### Activity
In the performance tuning guidelines, where do the greatest performance benefits usually come from?

### Given text

********************

The following guidelines should be considered in developing an overall approach to performance tuning:

  • Remember the law of diminishing returns: Your greatest performance benefits usually come from your initial efforts. Further changes generally produce smaller and smaller benefits and require greater effort.

  • Do not tune just for the sake of tuning: Tune to relieve identified constraints. If you tune resources that are not the primary cause of performance problems, this can have little or no effect on response time until you have relieved the major constraints, and it can actually make subsequent tuning work more difficult. If there is any significant improvement potential, it lies in improving the performance of the resources that are major factors in the response time.

  • Consider the whole system: You can never tune one parameter or system in isolation. Before you make any adjustments, consider how it will affect the system as a whole.

  • Change one parameter at a time: Do not change more than one performance tuning parameter at a time. Even if you are sure that all the changes will be beneficial, you will have no way of evaluating how much each change has contributed . You also cannot effectively judge the tradeoff you have made by changing more than one parameter at a time. Every time you adjust a parameter to improve one area, you almost always affect at least one other area that may not have been considered.

********************

### Data for review
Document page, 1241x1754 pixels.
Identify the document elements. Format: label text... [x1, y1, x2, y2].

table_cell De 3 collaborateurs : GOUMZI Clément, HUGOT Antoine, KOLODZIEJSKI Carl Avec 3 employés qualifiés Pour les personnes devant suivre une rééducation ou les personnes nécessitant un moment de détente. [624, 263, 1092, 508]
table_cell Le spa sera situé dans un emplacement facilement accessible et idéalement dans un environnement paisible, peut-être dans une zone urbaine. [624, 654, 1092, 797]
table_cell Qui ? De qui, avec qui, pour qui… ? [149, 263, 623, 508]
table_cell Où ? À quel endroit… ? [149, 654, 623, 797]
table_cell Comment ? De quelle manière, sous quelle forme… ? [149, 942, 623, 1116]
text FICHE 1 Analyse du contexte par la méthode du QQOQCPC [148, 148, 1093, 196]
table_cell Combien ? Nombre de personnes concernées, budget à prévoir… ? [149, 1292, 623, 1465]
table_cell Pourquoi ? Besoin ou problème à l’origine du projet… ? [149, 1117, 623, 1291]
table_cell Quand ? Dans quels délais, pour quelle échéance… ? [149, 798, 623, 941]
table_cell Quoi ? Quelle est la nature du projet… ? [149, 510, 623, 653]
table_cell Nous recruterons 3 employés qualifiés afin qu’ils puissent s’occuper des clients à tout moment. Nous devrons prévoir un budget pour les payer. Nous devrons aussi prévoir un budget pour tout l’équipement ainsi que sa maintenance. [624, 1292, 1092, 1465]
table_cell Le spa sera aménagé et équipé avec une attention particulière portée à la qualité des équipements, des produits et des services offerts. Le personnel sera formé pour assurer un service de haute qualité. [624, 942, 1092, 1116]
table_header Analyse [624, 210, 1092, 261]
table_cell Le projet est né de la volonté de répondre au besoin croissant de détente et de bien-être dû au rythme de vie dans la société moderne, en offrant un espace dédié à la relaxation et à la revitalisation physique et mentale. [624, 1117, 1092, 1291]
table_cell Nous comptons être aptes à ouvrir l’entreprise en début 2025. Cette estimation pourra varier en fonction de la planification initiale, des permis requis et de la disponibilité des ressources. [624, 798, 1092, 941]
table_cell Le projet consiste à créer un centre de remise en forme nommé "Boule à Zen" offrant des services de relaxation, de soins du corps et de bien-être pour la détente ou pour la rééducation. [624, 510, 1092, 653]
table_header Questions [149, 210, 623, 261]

********************

### Final answer
They usually come from your initial efforts.